Potongan Dokumen:
Tak lama setelah dikeluarkannya
Perppu Nomor 2/2017 tersebut, ormas Hizbut Tahrir Indonesia (HTI) pun
akhirnya resmi dibubarkan oleh Pemerintah.
Direktur Jenderal Administrasi Hukum Umum
Kemkumham Freddy Harris di kantor Kemkumham Jakarta Rabu (19/7)
menyatakan pencabutan status hukum atas HTI itu dilakukan berdasarkan
Peraturan Pengganti Undang-Undang (Perppu) Nomor 2 Tahun 2017 tentang
Organisasi Kemasyarakatan (Ormas).
“Untuk merawat eksistensi Pancasila
sebagai ideologi, Undang-Undang Dasar 1945 dan keutuhan Negara Kesatuan
Republik Indonesia (NKRI) maka dengan mengacu pada ketentuan Perppu
nomor 2 tahun 2017 terhadap status badan hukum perkumpulan Hizbut Tahrir
Indonesia dicabut. Dengan surat keputusan Menteri Hukum dan Hak Asasi
Manusia nomor AHU-30.AH.01.08 tahun 2017 tentang pencabutan keputusan
Menteri Hukum dan Hak Asasi Manusia Republik Indonesia nomor
AHU-0028.60.10.2014 tentang pengesahan pendirian badan hukum perkumpulan
Hizbut Tahrir Indonesia,” kata Freddy. (Sumber).
Namun sayangnya, setelah status badan
hukumnya dicabut, HTI bukannya legowo secara total tapi malah
mempertanyakan soal tafsiran pemerintah tentang organisasi massa (ormas)
yang anti Pancasila.
“Siapa sesungguhnya pihak yang berwenang
menafsirkan Pancasila? Dulu masih ingat Pancasila ini disebut ideologi
terbuka. Kalau betul (terbuka), maka siapa saja bisa menafsirkan
Pancasila. Tapi baiklah kalau penafsir yang paling tepat adalah
pemerintah,” kata Juru Bicara HTI Ismail Yusanto, dalam acara diskusi di
Cikini, Jakarta Pusat, Minggu (23/7/2017). “Maka persoalannya kemudian
adalah siapa yang bisa menguji bahwa tafsir yang dibuat pemerintah pasti
benar?” sambung dia. (Sumber).

Rumusan Soal:
Lanjutkan teks tentang pembubaran HTI di atas, mulai setelah kalimat terakhirnya.

Data yang Diberikan:

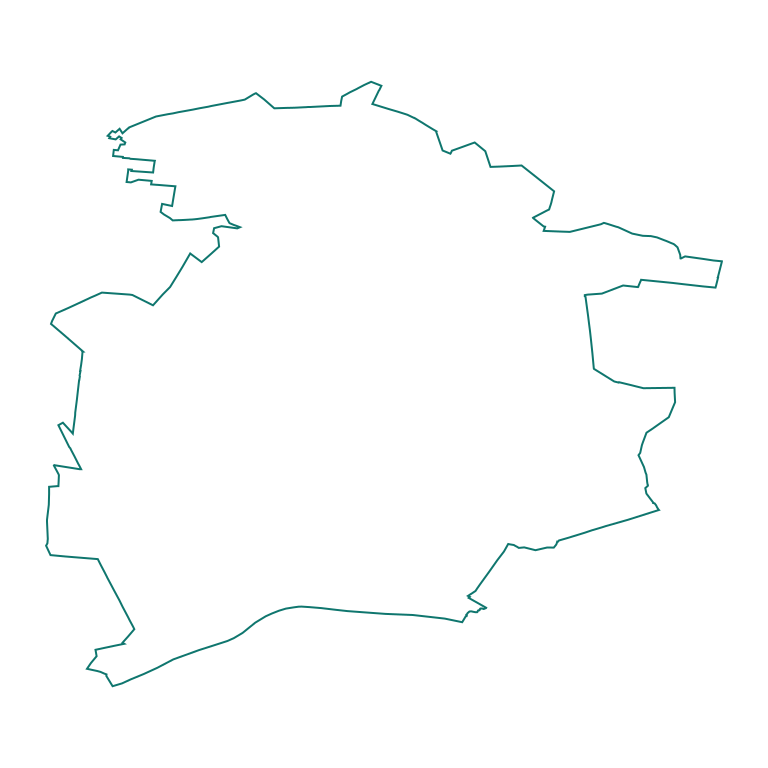 outline of Skrīveru pag., Skriveru, Latvia
{"feature_id": "27541924B66857212863076", "entity_name": "Skrīveru pag.", "entity_type": "district", "adm_level": 2, "iso_a3": "LVA", "parent_name": "Latvia", "parent_adm1": "Skriveru", "projection": "natural_earth1", "projection_center": [25.099, 56.672], "detail": "fine", "context": "isolated", "style": "outline", "palette": "teal", "viewbox_px": 768, "rotation_deg": 0, "n_neighbors": 0, "source": "geoboundaries", "source_scale": "gbopen_adm2", "svg_char_len": 5981}
<svg xmlns="http://www.w3.org/2000/svg" viewBox="0 0 768 768"><path d="M462.2,622.2L465.5,616.7L465.7,616.3L466.1,616.1L466.6,616.1L466.8,615.4L466.4,615.1L466.3,614.7L466.7,614.4L467.2,613.8L467.6,613.2L467.7,612.9L468.6,612.3L469.0,611.8L469.9,611.4L470.7,611.4L471.8,611.4L472.3,611.6L472.8,611.7L473.3,611.8L475.4,612.2L477.1,612.2L477.6,611.7L477.7,611.2L478.0,610.6L478.4,610.3L478.8,610.4L479.4,610.3L479.6,610.1L479.9,609.5L479.9,609.1L480.2,608.8L480.3,608.6L480.5,608.5L480.8,608.5L481.5,608.5L481.8,608.5L482.4,608.5L483.2,608.9L483.6,609.0L483.8,609.0L484.9,608.5L485.8,608.2L486.1,608.0L486.2,607.8L468.7,597.9L469.8,596.9L468.0,595.9L475.5,591.0L477.2,588.4L480.0,584.4L489.2,571.7L497.3,560.2L498.6,558.5L503.9,551.6L504.6,550.4L508.2,544.0L510.1,544.4L513.8,545.0L515.5,546.0L516.9,546.7L518.8,547.9L519.8,547.8L520.1,547.8L522.1,547.6L524.2,547.4L526.7,548.0L535.5,550.2L547.2,547.5L553.8,547.6L556.0,544.9L556.6,543.8L557.2,541.7L557.7,541.9L558.9,540.5L566.9,538.2L579.0,534.5L584.8,532.7L592.5,530.1L593.0,530.0L602.4,527.2L605.8,526.1L627.9,519.8L650.3,512.7L658.9,510.0L658.7,509.8L658.2,509.1L657.0,507.2L656.1,505.3L654.8,503.6L654.5,503.3L654.2,503.3L653.2,503.0L653.3,502.7L646.4,493.6L645.3,488.1L647.3,486.3L647.7,486.0L647.9,485.7L647.9,485.4L647.9,485.0L647.6,484.6L647.2,482.3L646.4,474.6L645.6,472.7L644.0,467.1L638.5,455.2L640.2,452.9L641.9,445.2L642.9,442.3L646.5,432.7L652.2,428.9L668.8,417.2L672.4,408.6L675.1,402.2L674.6,392.7L674.5,387.8L643.4,388.2L636.1,386.4L631.0,385.1L619.0,382.2L618.7,382.6L614.3,381.5L614.1,381.4L594.0,368.9L593.9,368.8L593.8,368.4L592.4,353.3L590.9,339.1L589.9,330.2L589.1,324.1L588.1,316.0L587.2,309.4L585.5,296.8L585.4,296.6L584.8,296.3L584.8,295.1L587.1,294.7L588.8,294.5L589.0,294.5L589.4,294.5L601.9,293.6L623.1,285.5L638.0,287.1L638.3,286.8L638.5,285.9L640.3,281.7L640.9,280.5L641.1,279.8L672.3,282.9L683.4,284.2L702.9,286.4L715.5,287.6L716.0,285.9L718.1,277.5L717.8,277.4L717.9,277.2L721.9,261.5L721.9,261.3L713.6,260.5L703.7,259.0L685.1,256.4L680.9,258.5L680.5,258.4L680.2,254.8L677.5,247.3L674.7,244.8L673.6,244.0L671.3,243.1L667.8,241.6L665.6,240.7L664.7,240.4L657.0,237.4L650.9,236.1L642.8,235.8L632.2,233.6L620.6,228.3L618.8,227.5L618.1,227.2L616.2,226.7L607.5,223.9L605.1,223.2L604.5,223.0L604.1,223.0L603.8,222.9L603.6,223.0L601.0,224.2L598.7,224.8L569.8,231.9L567.5,231.8L561.5,231.6L543.7,230.9L545.1,226.7L543.6,226.4L536.3,220.6L533.1,218.0L533.0,217.8L533.3,217.6L542.4,212.9L546.2,210.9L549.1,209.5L550.0,206.7L550.6,205.0L550.9,204.0L551.4,202.3L552.0,199.6L554.1,191.3L539.9,180.0L521.6,165.5L512.1,166.0L499.1,166.6L490.5,166.9L485.3,151.2L474.7,142.5L471.3,143.7L463.6,146.5L451.9,150.7L450.8,153.1L450.4,153.7L442.6,150.5L441.3,146.7L436.0,131.3L436.2,131.2L432.6,129.1L425.7,124.9L422.1,122.6L420.2,121.5L419.5,121.0L419.2,120.9L415.4,118.5L414.5,118.0L414.4,118.1L407.5,114.8L405.7,114.2L397.8,111.7L388.6,109.0L372.4,104.0L378.9,90.5L379.3,90.1L381.4,85.8L371.1,81.8L364.4,84.9L358.1,88.2L356.7,89.0L350.1,92.2L346.9,94.0L342.1,96.6L341.2,101.0L340.5,105.7L329.7,106.0L317.9,106.6L310.2,107.0L308.1,107.0L305.7,107.2L305.3,107.2L295.1,107.7L291.8,107.8L286.7,107.9L274.3,108.3L264.1,99.4L256.0,93.2L255.2,93.5L253.4,94.4L244.8,99.6L241.1,100.4L229.3,102.6L228.1,102.8L211.3,106.0L208.3,106.7L199.3,108.3L192.9,109.6L185.7,110.9L178.4,112.2L172.9,113.4L167.9,114.2L156.0,116.5L129.2,127.4L128.8,127.9L128.7,127.8L122.5,133.3L119.6,128.8L115.4,132.5L112.4,131.0L111.2,132.1L107.7,135.8L110.2,136.7L109.3,138.2L110.3,138.4L115.7,139.4L119.1,136.4L121.6,138.0L120.6,139.3L125.3,142.5L124.6,144.4L120.5,144.6L118.0,150.3L113.8,149.9L113.1,156.0L122.9,156.9L122.9,157.9L129.4,158.3L130.3,158.8L136.3,159.2L142.0,159.7L154.8,160.8L154.7,161.1L154.5,162.4L154.3,163.7L154.1,164.9L153.7,167.5L153.1,172.5L131.4,171.0L131.8,169.7L128.2,169.4L128.2,170.8L126.6,182.0L130.9,182.4L138.5,179.7L151.7,180.9L151.1,184.4L157.7,184.9L158.0,184.9L175.4,186.3L174.9,189.1L172.1,206.0L162.1,203.9L160.6,211.9L164.0,214.5L170.0,218.1L172.7,220.4L179.5,220.1L180.5,220.1L182.9,220.0L188.4,219.7L189.7,219.6L192.2,219.5L194.4,219.3L197.2,219.0L202.4,218.3L209.8,217.2L210.4,217.0L225.2,214.9L227.4,219.3L227.9,220.2L229.3,222.8L229.7,223.2L233.7,224.9L236.0,225.7L240.0,227.2L237.2,228.4L236.8,228.3L233.8,227.9L221.5,226.2L214.1,228.2L213.1,233.1L217.8,236.9L218.1,237.6L219.1,246.6L209.2,255.5L201.7,262.1L190.2,253.5L182.4,267.0L176.3,277.0L170.1,287.0L162.8,294.4L153.0,305.3L132.4,295.0L129.8,294.6L101.9,292.6L95.5,295.5L90.6,297.6L87.7,299.0L85.5,300.0L75.0,304.9L68.5,307.9L55.8,313.5L52.1,321.0L51.0,323.9L65.3,336.1L83.2,351.7L82.4,351.8L82.5,352.0L81.9,359.1L81.1,365.0L80.1,371.0L80.5,371.0L79.6,375.6L79.8,376.1L79.9,376.7L79.7,377.3L79.3,380.1L79.1,380.2L78.1,388.9L76.9,399.6L75.2,412.9L75.2,413.9L75.1,415.6L72.8,433.6L71.9,432.5L62.9,422.7L58.4,425.2L69.2,447.0L70.5,448.5L70.7,449.2L74.3,456.0L78.5,464.3L79.0,465.1L81.1,469.2L79.7,469.2L55.0,465.3L54.3,465.1L53.9,465.5L54.4,466.5L55.6,468.7L58.6,474.3L58.9,475.2L58.6,482.2L58.4,486.1L57.7,486.1L49.1,486.8L49.1,492.1L49.1,494.0L48.8,504.8L47.0,519.8L47.0,521.7L47.5,532.4L47.6,534.8L47.8,539.1L47.7,539.7L47.4,543.3L46.1,545.7L50.5,555.1L65.6,556.5L75.4,557.3L97.8,559.1L100.6,564.7L104.6,572.3L106.9,576.8L107.3,577.7L111.3,585.2L114.0,590.3L119.5,600.5L122.0,605.6L122.9,607.4L123.5,608.5L128.1,617.2L129.7,620.4L133.1,626.7L134.3,629.2L128.0,636.6L124.3,640.7L123.0,642.2L122.5,642.8L124.2,643.8L114.8,645.7L103.9,648.0L95.5,649.8L96.6,656.2L90.8,663.2L87.0,668.8L97.2,671.0L100.5,671.9L104.3,673.6L106.5,674.4L106.4,675.6L106.3,675.9L112.6,686.2L122.0,683.4L130.7,679.4L143.8,674.0L157.1,667.9L173.3,659.4L199.0,650.1L212.2,645.9L224.3,642.0L227.4,641.0L233.9,638.1L242.6,632.9L255.2,622.7L265.7,616.3L271.9,613.5L279.0,610.7L285.9,608.6L294.1,607.3L298.6,606.7L301.6,606.6L309.3,607.1L321.3,608.1L335.7,609.8L347.5,611.1L369.1,612.7L385.5,613.9L412.8,615.0L444.8,618.6L462.2,622.2Z" fill="none" stroke="#0f766e" stroke-width="2"/></svg>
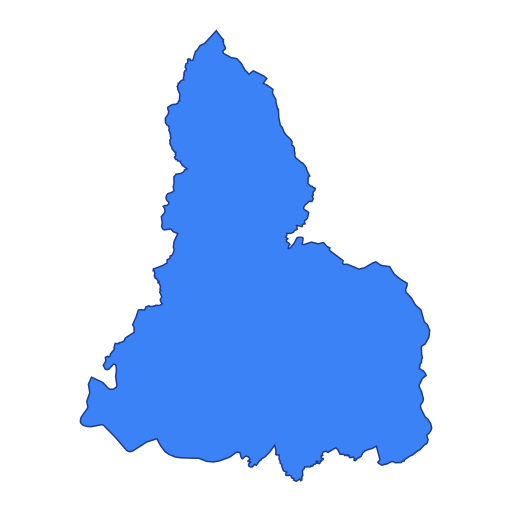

Jawaban Tertulis:
Heran juga sebenarnya melihat ormas HTI
ini. HTI ini kan sudah jelas-jelas sangat menginginkan terbentuknya
khilafah? Tapi kenapa malah HTI berlagak mempersoalkan Penafsiran
Pancasila kepada Pemerintah? Pemerintah kan hanya menjalankan
wewenangnya berdasarkan undang-undang dan sudah terlebih dahulu
melakukan diskusi dengan banyak ulama juga.
Lagipula, Ideologi Pancasila jelas
tidak mungkin untuk diubah menjadi khilafah. Dan Jika ditelusuri dari
arti katanya, Hizbut Tahrir sendiri artinya adalah Partai Pembebasan,
maka dari itu, dengan sendirinya Hizbut Tahrir Indonesia dapat juga
diartikan dengan Partai Pembebasan Indonesia. Disinilah yang jadi
masalahnya. Pertanyaannya ini partai atau ormas? Kenapa tidak jadi
partai saja? Lalu apakah Indonesia ini sedang dalam keadaan tidak bebas,
tidak merdeka atau sedang terpenjara makanya perlu pembebasan? Ini
belum lagi jika kita berbicara tentang banyak hal lainnya seperti
penghormatan pada bendera, melakukan upacara bendera serta penerimaan
terhadap adanya kesamaan hak setiap warga Negara dalam sebuah Pemilu
multi ras dan multi agama. Ini tentu jadi pertanyaan bagi kita semua.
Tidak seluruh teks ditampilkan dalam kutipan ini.